The study represents the intersection of two emerging research interests: An analysis of the intestinal microflora, plus the use of a science called metabolomics, which examines the thousands of biochemical components involved in cellular metabolism and how they affect health.
“This is personalized medicine — the effects of drugs and how we respond,” said lead author Rima Kaddurah-Daouk, PhD, an associate professor in Duke’s Department of Psychiatry and leader of the Pharmacometabolomics Network. “We found that the benefit of statins could be partly related to the type of bacteria that lives in our guts. The reason we respond differently is not only our genetic makeup, but also our gut microbiome.”
The researchers gathered data from a subset of participants enrolled in a large, national project called the Cholesterol and Pharmacogenetics (CAP) study, which was led by co-author Ronald M. Krauss, MD, of Children’s Hospital Oakland Research Institute.

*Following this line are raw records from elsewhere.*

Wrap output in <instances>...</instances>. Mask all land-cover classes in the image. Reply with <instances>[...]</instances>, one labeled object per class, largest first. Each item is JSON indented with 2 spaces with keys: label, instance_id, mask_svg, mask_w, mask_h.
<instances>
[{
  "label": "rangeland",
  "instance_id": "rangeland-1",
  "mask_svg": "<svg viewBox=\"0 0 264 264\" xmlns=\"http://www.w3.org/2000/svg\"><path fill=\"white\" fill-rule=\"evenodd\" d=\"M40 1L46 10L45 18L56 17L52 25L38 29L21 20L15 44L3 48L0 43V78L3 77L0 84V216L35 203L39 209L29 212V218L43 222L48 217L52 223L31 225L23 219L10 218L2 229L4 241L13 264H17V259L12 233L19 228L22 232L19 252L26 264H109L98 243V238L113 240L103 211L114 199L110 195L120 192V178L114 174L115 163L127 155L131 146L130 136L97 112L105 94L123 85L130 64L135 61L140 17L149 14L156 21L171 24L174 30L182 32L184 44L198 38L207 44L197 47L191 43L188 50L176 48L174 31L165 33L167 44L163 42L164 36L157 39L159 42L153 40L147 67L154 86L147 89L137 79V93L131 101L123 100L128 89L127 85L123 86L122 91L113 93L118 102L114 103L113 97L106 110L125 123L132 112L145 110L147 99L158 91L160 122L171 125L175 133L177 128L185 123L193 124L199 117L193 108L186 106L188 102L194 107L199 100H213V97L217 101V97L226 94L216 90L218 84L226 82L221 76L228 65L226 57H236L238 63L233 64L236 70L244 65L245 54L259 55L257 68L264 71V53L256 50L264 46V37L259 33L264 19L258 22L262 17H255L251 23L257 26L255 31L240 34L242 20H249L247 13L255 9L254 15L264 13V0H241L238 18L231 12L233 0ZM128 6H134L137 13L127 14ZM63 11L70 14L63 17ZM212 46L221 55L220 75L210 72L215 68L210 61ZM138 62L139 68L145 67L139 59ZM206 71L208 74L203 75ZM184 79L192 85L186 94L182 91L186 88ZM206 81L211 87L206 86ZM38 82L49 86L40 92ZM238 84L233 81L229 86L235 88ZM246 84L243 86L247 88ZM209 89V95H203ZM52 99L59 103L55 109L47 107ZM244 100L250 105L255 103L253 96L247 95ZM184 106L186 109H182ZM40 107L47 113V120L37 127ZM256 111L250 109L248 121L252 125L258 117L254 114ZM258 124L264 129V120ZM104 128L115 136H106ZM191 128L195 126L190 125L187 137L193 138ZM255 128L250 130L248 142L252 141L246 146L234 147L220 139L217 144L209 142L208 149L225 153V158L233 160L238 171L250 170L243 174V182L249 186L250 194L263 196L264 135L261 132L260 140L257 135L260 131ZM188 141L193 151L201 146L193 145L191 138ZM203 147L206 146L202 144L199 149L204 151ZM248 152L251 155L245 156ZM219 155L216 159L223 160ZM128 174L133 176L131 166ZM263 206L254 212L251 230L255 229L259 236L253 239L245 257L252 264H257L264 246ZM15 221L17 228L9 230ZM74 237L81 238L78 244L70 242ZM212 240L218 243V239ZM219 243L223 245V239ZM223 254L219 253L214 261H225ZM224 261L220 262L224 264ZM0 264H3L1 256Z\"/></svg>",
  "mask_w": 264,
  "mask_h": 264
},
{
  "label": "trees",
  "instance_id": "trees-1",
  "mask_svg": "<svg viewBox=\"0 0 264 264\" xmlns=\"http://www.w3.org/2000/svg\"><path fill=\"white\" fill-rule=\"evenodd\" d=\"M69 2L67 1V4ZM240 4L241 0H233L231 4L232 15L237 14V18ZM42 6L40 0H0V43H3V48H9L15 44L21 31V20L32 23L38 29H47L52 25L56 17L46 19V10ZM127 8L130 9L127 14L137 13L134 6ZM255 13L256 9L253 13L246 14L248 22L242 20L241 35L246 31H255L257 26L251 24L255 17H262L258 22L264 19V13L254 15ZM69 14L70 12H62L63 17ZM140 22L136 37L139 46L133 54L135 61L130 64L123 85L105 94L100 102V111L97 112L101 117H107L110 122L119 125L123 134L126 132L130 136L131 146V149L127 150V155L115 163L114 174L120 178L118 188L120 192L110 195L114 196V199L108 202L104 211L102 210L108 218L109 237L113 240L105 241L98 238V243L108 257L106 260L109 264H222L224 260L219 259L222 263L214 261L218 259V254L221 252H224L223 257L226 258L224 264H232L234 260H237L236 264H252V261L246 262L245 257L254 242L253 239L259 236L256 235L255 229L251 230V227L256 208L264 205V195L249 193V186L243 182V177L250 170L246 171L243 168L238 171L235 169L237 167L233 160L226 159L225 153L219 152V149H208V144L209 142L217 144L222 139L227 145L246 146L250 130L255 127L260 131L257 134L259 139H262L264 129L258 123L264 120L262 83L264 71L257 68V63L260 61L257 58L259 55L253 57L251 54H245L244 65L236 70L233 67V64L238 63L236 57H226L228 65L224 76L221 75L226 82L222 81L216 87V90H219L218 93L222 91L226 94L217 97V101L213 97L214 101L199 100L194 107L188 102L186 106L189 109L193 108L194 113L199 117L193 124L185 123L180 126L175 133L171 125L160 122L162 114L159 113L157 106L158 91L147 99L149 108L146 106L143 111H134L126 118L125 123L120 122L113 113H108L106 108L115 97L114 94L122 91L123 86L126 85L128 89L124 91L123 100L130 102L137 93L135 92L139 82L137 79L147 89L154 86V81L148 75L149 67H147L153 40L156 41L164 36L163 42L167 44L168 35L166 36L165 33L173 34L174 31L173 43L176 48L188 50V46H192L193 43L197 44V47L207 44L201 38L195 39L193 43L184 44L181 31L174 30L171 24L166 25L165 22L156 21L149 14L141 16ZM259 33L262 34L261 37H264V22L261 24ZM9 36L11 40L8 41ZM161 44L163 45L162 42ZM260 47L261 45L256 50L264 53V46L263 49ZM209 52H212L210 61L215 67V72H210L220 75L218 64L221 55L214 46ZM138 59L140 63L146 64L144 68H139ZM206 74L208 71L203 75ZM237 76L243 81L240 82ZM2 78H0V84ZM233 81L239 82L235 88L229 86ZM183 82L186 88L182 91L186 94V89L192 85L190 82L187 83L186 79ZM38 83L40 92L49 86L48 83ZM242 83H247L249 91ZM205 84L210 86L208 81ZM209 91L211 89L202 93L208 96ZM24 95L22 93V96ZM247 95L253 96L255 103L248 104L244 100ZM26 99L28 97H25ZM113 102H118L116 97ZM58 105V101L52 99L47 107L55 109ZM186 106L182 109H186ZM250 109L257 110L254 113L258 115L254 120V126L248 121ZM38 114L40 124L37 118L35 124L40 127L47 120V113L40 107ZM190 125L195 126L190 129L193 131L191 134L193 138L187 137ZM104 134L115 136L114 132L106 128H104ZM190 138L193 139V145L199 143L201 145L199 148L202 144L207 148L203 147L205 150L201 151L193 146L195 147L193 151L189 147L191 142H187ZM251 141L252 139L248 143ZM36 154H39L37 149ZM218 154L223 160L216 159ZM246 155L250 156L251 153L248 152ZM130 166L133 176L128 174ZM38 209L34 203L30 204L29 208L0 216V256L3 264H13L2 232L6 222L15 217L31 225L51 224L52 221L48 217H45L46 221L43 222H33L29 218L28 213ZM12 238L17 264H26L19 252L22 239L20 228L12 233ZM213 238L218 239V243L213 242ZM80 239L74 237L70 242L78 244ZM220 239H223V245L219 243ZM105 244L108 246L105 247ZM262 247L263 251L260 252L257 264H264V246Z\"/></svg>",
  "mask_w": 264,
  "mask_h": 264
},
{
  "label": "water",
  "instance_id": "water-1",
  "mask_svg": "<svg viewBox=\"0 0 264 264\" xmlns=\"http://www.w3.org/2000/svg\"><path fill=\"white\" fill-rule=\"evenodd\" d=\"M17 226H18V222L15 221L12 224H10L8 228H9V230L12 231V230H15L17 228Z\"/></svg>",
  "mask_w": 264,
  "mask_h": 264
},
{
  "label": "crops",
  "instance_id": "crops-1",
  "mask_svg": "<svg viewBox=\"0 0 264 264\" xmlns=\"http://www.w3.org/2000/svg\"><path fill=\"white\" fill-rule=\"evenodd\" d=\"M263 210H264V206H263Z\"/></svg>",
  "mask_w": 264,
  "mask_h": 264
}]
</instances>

In the smaller gut bacteria trial, Kaddurah-Daouk, Krauss, and colleagues identified 100 people from the CAP study whose LDL cholesterol fell dramatically as a result of taking simvastatin; 24 who had a fairly good response on the drug; and 24 who showed little benefit.
They then analyzed the blood work from the participants before any had taken the drug, searching for known bile acids and fat-like substances called sterols that are involved in the body’s break-down and use of cholesterol.

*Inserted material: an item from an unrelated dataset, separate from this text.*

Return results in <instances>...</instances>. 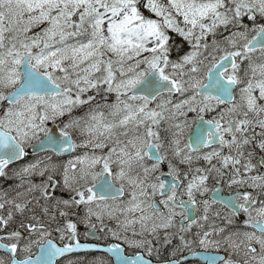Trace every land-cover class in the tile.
Returning <instances> with one entry per match:
<instances>
[{"label":"snow or ice","instance_id":"6c2138e0","mask_svg":"<svg viewBox=\"0 0 264 264\" xmlns=\"http://www.w3.org/2000/svg\"><path fill=\"white\" fill-rule=\"evenodd\" d=\"M0 264H264V0H0Z\"/></svg>","mask_w":264,"mask_h":264}]
</instances>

Among the group who had a strong response to the drug, three bile acids appeared to play a role. The bile acids are produced by certain gut bacteria, which are increasingly understood as factories for chemicals that can contribute to a state of health. Among the people who responded poorly to the statin, five different bile acids were commonly evident.

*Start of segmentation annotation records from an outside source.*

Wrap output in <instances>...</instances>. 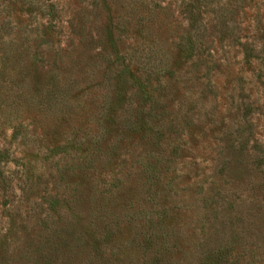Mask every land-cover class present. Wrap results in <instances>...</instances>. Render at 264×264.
<instances>
[{
  "label": "rangeland",
  "instance_id": "rangeland-1",
  "mask_svg": "<svg viewBox=\"0 0 264 264\" xmlns=\"http://www.w3.org/2000/svg\"><path fill=\"white\" fill-rule=\"evenodd\" d=\"M0 264H264V0H0Z\"/></svg>",
  "mask_w": 264,
  "mask_h": 264
},
{
  "label": "trees",
  "instance_id": "trees-1",
  "mask_svg": "<svg viewBox=\"0 0 264 264\" xmlns=\"http://www.w3.org/2000/svg\"><path fill=\"white\" fill-rule=\"evenodd\" d=\"M191 48H193V47H191Z\"/></svg>",
  "mask_w": 264,
  "mask_h": 264
}]
</instances>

The researchers hypothesize that because bile acids and statins share transporter routes to the liver and intestines — they are basically in competition for a ride — producing more or less of certain bile acids could improve or diminish the drug’s effects.
A blood test that screens for these specific bile acids could provide a way for doctors to determine who would respond to simvastatin and who wouldn’t. Additionally, new strategies could be developed to manipulate the gut microbiome using probiotics to spur different gut bacteria, which could then give the drugs a boost.
“We really need to partner with diagnostic and pharmaceutical companies to target drugs for subpopulations,” Kaddurah-Daouk said. “It’s no doubt that metabolites from bacteria are playing an important role in regulating our systems. We’re at a very early stage of understating this relationship, but eventually we could take a quick chemical assay and get a read on where we are metabolically.”
In addition to Kaddurah-Daouk and Krauss, study authors include Rebecca A. Baillie; Hongjie Zhu; Zhao-Bang Zeng; Michelle M. Wiest; Uyen Thao Nguyen; Katie Wojnoonski; Steven M. Watkins; and Miles Trupp.
The study was funded with support from the National Institute of General Medical Sciences. Kaddurah-Daouk reported she is an equity holder in a biotechnology company involved in metabolomics; Kaddurah-Daouk, Krauss, Baillie, and Watkins are also listed as inventors on a patent application for statin metabolism.